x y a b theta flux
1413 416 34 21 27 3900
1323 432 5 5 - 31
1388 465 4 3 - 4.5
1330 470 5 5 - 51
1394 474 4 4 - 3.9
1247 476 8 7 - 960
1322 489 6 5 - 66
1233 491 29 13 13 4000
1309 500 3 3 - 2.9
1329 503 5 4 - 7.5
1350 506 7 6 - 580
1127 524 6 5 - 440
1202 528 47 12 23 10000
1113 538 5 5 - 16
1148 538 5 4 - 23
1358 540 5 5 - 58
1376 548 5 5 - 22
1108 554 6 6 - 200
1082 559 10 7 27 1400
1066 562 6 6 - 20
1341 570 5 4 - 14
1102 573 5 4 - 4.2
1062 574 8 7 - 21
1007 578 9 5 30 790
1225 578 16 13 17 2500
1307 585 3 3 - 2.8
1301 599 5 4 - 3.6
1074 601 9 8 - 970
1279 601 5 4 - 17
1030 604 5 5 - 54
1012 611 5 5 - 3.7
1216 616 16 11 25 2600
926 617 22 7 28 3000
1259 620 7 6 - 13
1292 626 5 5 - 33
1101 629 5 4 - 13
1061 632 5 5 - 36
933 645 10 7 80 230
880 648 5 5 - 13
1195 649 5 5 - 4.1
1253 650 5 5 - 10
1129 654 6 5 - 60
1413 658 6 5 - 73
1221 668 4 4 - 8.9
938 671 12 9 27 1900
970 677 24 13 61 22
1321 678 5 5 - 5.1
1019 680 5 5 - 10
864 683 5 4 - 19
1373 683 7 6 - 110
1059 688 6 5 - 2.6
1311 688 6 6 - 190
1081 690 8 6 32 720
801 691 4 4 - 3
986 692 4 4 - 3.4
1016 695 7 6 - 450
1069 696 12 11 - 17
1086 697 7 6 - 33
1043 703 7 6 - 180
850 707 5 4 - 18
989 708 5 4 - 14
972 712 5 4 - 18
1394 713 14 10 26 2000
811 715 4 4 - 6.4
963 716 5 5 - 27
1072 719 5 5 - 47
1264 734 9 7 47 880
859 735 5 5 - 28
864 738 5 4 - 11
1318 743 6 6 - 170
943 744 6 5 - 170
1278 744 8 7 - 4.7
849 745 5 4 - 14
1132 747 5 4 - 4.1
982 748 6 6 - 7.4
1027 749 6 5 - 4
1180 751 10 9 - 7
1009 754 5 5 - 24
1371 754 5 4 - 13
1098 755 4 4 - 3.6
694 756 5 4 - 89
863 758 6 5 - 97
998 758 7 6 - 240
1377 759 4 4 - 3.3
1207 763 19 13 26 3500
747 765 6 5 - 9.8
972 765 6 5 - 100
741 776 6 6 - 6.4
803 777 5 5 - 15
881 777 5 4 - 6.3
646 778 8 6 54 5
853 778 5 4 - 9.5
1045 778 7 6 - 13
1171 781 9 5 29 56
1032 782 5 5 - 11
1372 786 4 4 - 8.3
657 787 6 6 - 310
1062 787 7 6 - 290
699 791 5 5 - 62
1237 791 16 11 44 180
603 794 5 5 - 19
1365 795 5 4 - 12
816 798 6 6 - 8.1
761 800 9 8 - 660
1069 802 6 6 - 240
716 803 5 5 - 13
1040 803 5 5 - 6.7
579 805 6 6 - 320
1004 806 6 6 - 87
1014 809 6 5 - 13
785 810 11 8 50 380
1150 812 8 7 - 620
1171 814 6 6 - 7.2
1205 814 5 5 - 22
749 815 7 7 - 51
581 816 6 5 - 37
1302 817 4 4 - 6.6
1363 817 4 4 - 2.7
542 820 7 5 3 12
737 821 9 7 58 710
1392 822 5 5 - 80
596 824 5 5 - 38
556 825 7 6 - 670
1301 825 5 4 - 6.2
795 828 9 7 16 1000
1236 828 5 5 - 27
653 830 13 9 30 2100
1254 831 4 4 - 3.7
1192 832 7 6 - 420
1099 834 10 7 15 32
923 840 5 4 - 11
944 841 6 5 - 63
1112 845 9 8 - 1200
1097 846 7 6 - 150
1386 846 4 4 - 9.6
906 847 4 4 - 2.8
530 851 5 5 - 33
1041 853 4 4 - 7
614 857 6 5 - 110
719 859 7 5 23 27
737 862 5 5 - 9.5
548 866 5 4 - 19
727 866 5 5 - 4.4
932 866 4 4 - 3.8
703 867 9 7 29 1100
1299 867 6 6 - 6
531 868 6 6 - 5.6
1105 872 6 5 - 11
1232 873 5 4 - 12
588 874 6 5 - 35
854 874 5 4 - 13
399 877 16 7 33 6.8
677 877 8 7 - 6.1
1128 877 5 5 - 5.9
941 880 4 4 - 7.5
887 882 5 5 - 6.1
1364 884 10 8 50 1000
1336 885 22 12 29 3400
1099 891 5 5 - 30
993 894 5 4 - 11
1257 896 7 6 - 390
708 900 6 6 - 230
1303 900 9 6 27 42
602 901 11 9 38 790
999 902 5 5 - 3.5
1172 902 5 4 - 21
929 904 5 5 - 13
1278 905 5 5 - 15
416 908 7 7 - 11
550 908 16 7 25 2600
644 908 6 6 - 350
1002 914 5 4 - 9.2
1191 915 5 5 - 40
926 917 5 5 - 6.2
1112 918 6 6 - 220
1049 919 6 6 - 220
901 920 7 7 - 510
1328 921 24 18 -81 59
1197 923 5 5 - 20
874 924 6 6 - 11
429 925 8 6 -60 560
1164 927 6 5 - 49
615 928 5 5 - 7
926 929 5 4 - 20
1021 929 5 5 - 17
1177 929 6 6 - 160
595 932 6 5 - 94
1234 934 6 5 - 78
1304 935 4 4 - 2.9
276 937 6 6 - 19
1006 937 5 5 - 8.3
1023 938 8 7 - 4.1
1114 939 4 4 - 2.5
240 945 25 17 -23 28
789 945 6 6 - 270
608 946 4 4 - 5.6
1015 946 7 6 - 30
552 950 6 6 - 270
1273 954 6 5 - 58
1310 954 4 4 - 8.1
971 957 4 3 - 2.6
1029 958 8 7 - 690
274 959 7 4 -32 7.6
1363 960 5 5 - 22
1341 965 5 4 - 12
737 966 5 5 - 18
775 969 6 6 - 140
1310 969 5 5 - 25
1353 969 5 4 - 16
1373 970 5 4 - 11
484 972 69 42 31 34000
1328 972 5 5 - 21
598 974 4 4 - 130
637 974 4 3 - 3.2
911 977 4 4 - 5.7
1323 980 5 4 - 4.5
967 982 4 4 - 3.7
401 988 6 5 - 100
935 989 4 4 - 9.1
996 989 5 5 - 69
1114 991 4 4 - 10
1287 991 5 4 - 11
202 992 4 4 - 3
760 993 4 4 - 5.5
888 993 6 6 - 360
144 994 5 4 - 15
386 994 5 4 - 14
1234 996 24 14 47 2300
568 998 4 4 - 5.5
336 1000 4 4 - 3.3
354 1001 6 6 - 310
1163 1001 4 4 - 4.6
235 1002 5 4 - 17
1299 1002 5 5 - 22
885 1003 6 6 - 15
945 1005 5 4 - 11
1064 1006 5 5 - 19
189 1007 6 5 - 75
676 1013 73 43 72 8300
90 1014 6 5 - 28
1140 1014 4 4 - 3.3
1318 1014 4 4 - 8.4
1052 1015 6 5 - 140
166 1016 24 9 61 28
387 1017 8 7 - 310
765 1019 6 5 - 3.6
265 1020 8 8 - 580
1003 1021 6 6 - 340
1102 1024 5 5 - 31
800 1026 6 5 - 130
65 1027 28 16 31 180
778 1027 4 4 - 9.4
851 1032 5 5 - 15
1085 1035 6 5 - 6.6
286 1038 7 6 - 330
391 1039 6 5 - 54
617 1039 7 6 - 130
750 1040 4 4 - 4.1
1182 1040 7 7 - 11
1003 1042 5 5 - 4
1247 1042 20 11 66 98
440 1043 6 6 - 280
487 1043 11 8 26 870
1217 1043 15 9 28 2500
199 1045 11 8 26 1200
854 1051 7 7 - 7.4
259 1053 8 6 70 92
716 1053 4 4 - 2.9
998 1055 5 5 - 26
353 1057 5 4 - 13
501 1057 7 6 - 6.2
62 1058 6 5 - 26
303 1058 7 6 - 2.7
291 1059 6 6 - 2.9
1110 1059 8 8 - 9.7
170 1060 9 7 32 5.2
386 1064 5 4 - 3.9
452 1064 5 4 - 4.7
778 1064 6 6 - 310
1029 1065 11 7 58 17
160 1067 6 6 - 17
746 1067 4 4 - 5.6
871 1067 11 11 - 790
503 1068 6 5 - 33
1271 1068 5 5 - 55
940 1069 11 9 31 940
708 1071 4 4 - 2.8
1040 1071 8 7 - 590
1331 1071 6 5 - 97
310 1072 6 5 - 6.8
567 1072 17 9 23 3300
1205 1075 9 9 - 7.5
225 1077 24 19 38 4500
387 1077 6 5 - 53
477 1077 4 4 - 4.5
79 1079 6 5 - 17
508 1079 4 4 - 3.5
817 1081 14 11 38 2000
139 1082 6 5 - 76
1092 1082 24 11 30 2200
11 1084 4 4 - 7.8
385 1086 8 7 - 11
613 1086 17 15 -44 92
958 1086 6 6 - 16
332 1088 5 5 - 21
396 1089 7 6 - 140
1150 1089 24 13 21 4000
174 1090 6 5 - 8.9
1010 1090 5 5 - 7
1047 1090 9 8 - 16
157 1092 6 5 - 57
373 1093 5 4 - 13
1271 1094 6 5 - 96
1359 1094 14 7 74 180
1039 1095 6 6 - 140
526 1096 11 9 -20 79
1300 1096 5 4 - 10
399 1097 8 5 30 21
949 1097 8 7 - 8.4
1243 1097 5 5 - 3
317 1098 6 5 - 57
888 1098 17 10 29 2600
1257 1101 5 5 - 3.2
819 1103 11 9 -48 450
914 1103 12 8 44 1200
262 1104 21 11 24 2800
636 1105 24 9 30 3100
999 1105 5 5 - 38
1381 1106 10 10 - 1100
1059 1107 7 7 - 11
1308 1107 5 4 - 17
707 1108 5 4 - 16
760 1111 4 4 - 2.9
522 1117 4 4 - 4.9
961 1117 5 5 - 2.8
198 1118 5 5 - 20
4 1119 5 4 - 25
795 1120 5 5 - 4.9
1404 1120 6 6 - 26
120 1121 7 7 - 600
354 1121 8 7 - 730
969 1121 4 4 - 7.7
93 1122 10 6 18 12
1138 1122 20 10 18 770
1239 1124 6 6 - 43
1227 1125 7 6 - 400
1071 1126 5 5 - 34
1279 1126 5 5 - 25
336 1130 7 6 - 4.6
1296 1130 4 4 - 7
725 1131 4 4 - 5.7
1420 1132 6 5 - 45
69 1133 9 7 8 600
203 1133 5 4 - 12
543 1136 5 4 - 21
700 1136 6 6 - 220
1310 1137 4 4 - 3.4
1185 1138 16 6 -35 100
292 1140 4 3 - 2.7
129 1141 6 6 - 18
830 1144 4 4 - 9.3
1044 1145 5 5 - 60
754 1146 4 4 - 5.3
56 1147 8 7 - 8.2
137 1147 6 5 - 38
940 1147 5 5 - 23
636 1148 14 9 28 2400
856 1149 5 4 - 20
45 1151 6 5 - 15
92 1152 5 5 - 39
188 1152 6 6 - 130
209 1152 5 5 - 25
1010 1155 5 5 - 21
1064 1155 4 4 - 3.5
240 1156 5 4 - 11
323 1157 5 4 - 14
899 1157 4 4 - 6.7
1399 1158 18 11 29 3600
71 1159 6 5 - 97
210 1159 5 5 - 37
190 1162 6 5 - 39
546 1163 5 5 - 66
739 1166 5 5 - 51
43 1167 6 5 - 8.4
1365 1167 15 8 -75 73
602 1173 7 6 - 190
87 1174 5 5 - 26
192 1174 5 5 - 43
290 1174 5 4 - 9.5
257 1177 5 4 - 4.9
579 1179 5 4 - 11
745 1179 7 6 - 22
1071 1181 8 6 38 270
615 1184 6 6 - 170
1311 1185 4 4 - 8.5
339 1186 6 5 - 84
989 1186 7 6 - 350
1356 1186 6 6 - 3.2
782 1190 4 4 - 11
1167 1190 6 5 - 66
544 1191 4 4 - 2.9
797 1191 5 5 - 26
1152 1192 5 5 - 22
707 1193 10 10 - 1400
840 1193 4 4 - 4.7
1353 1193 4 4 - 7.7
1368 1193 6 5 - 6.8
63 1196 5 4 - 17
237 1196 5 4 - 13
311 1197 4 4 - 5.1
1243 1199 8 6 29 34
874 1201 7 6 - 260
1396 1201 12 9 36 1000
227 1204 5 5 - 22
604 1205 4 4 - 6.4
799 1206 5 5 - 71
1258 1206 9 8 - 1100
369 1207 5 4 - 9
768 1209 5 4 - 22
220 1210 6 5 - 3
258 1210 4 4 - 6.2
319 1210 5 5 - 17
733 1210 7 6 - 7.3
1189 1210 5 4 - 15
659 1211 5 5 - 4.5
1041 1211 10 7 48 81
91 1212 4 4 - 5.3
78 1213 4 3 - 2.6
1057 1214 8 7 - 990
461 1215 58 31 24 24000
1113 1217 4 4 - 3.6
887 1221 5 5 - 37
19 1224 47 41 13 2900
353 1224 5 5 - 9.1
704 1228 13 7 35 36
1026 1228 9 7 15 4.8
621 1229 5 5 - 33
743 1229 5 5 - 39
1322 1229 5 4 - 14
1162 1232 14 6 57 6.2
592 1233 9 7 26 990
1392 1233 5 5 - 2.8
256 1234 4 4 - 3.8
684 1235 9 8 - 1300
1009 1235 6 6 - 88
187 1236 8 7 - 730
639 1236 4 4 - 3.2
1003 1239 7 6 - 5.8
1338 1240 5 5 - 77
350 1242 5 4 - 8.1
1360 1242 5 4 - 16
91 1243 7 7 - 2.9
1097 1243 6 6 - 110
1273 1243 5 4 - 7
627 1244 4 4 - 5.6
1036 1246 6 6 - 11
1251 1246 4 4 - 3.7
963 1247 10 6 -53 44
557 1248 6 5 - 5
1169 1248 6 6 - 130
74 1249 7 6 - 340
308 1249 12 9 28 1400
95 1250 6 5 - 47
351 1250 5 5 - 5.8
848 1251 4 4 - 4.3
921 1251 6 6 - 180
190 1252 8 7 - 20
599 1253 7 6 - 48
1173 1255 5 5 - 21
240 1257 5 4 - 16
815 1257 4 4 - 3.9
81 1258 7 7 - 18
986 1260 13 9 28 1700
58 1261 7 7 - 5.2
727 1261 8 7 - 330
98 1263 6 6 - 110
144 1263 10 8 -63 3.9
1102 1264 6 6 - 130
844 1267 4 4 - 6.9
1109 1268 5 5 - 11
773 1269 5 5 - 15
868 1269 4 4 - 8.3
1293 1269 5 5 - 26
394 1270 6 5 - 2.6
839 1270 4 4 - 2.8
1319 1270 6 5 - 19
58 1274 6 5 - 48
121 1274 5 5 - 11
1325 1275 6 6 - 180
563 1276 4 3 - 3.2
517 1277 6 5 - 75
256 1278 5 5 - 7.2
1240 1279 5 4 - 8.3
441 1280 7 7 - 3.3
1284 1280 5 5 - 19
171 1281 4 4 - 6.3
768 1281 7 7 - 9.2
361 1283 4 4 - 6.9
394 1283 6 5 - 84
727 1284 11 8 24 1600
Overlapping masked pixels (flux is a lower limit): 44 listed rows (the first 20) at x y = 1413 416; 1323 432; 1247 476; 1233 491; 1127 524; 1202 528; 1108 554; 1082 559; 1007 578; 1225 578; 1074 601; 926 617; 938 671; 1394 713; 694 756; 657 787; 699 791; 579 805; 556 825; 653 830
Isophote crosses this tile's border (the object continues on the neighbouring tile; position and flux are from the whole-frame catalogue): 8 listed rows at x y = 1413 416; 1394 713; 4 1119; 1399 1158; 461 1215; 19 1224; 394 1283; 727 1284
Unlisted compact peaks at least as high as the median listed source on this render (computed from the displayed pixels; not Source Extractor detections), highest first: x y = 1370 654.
—————
--- Problem description ---
Present the records from their first line through the line containing "1413 658 6 5 - 73", including that line, as a numbered list with blank lines left out.

--- Response below ---
1. x y a b theta flux
2. 1413 416 34 21 27 3900
3. 1323 432 5 5 - 31
4. 1388 465 4 3 - 4.5
5. 1330 470 5 5 - 51
6. 1394 474 4 4 - 3.9
7. 1247 476 8 7 - 960
8. 1322 489 6 5 - 66
9. 1233 491 29 13 13 4000
10. 1309 500 3 3 - 2.9
11. 1329 503 5 4 - 7.5
12. 1350 506 7 6 - 580
13. 1127 524 6 5 - 440
14. 1202 528 47 12 23 10000
15. 1113 538 5 5 - 16
16. 1148 538 5 4 - 23
17. 1358 540 5 5 - 58
18. 1376 548 5 5 - 22
19. 1108 554 6 6 - 200
20. 1082 559 10 7 27 1400
21. 1066 562 6 6 - 20
22. 1341 570 5 4 - 14
23. 1102 573 5 4 - 4.2
24. 1062 574 8 7 - 21
25. 1007 578 9 5 30 790
26. 1225 578 16 13 17 2500
27. 1307 585 3 3 - 2.8
28. 1301 599 5 4 - 3.6
29. 1074 601 9 8 - 970
30. 1279 601 5 4 - 17
31. 1030 604 5 5 - 54
32. 1012 611 5 5 - 3.7
33. 1216 616 16 11 25 2600
34. 926 617 22 7 28 3000
35. 1259 620 7 6 - 13
36. 1292 626 5 5 - 33
37. 1101 629 5 4 - 13
38. 1061 632 5 5 - 36
39. 933 645 10 7 80 230
40. 880 648 5 5 - 13
41. 1195 649 5 5 - 4.1
42. 1253 650 5 5 - 10
43. 1129 654 6 5 - 60
44. 1413 658 6 5 - 73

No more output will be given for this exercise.